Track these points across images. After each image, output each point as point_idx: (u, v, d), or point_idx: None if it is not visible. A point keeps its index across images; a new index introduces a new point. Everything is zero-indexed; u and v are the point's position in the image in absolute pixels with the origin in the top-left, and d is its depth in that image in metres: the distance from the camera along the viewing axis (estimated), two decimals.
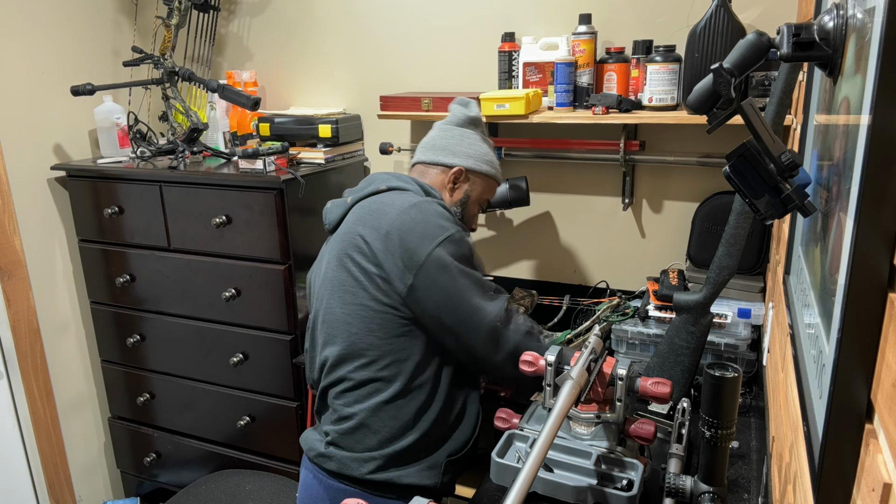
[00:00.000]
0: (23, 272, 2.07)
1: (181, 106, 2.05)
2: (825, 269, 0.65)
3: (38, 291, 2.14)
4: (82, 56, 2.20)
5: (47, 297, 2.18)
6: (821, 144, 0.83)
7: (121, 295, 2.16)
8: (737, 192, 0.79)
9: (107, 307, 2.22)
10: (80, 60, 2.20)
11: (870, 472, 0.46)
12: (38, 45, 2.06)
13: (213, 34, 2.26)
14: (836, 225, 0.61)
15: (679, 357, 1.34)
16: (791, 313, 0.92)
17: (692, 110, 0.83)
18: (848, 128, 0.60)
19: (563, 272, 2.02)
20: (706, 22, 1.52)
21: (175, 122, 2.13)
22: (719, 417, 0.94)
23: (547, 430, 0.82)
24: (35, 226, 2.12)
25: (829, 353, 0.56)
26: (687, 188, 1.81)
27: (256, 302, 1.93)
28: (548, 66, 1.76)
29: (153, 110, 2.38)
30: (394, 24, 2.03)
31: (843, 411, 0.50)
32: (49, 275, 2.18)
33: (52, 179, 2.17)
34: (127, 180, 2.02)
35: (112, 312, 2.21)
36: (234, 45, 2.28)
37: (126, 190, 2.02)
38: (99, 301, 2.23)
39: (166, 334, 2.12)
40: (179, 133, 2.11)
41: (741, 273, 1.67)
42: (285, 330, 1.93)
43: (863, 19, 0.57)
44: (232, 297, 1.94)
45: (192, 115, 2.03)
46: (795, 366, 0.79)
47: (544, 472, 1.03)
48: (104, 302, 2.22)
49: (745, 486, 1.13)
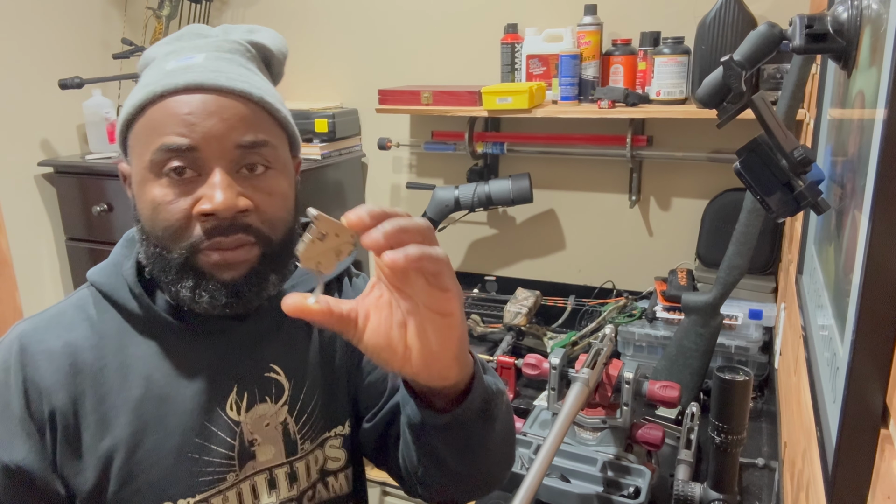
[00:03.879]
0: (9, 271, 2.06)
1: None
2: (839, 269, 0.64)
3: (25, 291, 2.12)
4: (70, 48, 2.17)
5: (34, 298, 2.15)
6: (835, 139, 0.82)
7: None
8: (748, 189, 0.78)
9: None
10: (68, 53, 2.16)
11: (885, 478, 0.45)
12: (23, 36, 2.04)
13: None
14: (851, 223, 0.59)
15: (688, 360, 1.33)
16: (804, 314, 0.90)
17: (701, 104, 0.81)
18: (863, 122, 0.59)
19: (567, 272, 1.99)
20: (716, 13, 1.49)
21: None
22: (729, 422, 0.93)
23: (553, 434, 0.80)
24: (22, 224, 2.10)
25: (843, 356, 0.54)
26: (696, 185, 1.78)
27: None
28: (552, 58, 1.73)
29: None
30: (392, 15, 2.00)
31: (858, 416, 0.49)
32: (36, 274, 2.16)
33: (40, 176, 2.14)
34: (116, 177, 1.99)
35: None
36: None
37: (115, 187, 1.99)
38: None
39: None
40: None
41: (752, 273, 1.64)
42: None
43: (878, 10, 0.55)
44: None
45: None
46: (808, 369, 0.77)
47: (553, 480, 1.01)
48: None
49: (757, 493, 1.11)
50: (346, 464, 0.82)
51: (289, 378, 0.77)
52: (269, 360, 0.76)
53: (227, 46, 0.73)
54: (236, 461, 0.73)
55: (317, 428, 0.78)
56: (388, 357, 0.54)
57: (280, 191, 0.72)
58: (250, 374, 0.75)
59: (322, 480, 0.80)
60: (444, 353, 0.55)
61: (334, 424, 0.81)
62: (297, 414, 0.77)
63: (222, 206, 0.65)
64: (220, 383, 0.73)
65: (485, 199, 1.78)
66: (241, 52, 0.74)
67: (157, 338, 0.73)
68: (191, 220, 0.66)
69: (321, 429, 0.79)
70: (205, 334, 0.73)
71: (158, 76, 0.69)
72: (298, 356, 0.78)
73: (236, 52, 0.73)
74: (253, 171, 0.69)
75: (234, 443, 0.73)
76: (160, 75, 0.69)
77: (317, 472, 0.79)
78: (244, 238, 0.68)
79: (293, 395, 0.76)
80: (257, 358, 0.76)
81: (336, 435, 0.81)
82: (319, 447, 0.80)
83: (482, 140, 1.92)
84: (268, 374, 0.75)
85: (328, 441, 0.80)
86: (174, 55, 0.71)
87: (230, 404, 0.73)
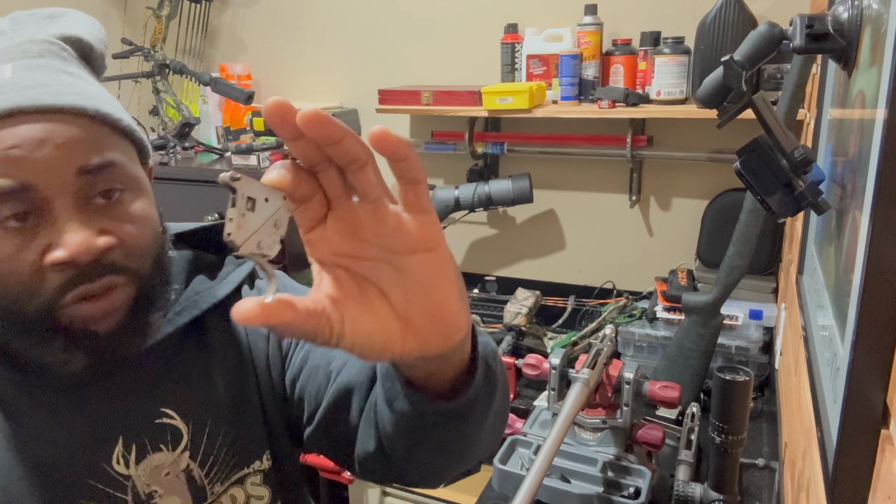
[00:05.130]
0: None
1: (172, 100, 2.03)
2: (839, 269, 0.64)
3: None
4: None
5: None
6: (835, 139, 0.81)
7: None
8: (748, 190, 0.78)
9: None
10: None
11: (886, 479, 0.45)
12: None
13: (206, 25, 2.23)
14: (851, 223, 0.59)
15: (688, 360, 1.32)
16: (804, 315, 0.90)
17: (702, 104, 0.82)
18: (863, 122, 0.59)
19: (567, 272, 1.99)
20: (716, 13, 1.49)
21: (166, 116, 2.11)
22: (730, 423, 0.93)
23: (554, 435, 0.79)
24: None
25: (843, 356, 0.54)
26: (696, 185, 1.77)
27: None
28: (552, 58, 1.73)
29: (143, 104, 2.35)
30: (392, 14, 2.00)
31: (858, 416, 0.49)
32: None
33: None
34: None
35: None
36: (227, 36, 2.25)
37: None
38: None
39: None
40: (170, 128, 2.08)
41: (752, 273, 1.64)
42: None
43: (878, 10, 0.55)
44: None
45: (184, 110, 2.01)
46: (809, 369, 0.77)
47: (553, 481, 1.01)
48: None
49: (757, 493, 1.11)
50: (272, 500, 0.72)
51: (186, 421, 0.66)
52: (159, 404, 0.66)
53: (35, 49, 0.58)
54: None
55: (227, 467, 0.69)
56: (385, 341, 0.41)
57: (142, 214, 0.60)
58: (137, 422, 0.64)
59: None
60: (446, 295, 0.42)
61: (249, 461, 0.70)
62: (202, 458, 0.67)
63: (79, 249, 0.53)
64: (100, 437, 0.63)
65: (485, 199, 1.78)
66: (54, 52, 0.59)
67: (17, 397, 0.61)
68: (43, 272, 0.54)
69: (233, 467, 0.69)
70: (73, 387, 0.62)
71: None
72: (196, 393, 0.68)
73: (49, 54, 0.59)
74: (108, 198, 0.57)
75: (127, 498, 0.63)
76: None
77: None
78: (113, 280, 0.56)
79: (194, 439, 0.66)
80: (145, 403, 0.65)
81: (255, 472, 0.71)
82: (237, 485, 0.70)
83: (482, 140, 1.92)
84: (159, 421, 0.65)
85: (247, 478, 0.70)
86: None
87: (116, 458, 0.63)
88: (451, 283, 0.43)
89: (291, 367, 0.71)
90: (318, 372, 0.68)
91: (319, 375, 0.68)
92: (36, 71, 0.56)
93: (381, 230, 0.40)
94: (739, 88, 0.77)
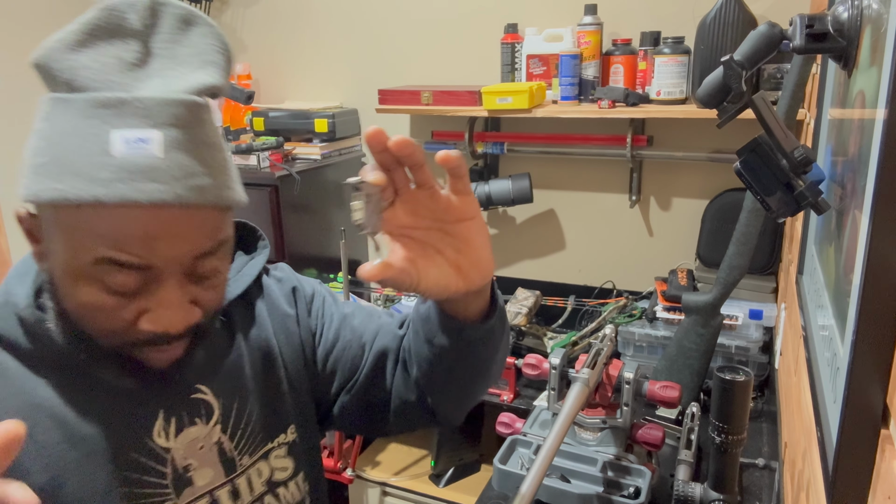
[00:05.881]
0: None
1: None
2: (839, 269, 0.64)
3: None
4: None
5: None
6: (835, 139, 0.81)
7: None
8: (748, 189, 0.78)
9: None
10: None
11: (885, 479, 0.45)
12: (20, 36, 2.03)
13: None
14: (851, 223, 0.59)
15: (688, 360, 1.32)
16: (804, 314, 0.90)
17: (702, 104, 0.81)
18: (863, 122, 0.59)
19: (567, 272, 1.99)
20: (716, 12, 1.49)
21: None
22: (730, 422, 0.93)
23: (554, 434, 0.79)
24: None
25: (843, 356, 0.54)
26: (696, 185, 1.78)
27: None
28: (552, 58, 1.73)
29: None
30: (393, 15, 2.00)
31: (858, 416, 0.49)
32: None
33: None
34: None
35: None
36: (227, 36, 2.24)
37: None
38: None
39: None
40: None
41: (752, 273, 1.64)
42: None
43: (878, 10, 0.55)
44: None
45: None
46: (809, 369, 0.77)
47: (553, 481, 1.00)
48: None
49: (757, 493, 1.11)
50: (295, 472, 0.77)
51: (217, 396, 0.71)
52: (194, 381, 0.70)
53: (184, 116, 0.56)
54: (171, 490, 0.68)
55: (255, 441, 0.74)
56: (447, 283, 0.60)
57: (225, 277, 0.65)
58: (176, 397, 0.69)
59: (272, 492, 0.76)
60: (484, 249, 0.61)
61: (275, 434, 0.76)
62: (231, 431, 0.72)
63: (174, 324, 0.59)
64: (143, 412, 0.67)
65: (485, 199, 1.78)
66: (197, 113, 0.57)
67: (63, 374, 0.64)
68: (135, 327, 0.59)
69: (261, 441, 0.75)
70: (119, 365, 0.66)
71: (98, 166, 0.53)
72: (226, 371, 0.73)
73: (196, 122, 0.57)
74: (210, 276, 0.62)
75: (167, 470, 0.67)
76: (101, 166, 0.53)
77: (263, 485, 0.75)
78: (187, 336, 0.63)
───
*Work to be completed*: Only the lines above starting with the one with "61: (334, 424, 0.81)" and going through the one with "77: (317, 472, 0.79)" are to be copied, word for word and with both ends kept.

*Task output*:
61: (334, 424, 0.81)
62: (297, 414, 0.77)
63: (222, 206, 0.65)
64: (220, 383, 0.73)
65: (485, 199, 1.78)
66: (241, 52, 0.74)
67: (157, 338, 0.73)
68: (191, 220, 0.66)
69: (321, 429, 0.79)
70: (205, 334, 0.73)
71: (158, 76, 0.69)
72: (298, 356, 0.78)
73: (236, 52, 0.73)
74: (253, 171, 0.69)
75: (234, 443, 0.73)
76: (160, 75, 0.69)
77: (317, 472, 0.79)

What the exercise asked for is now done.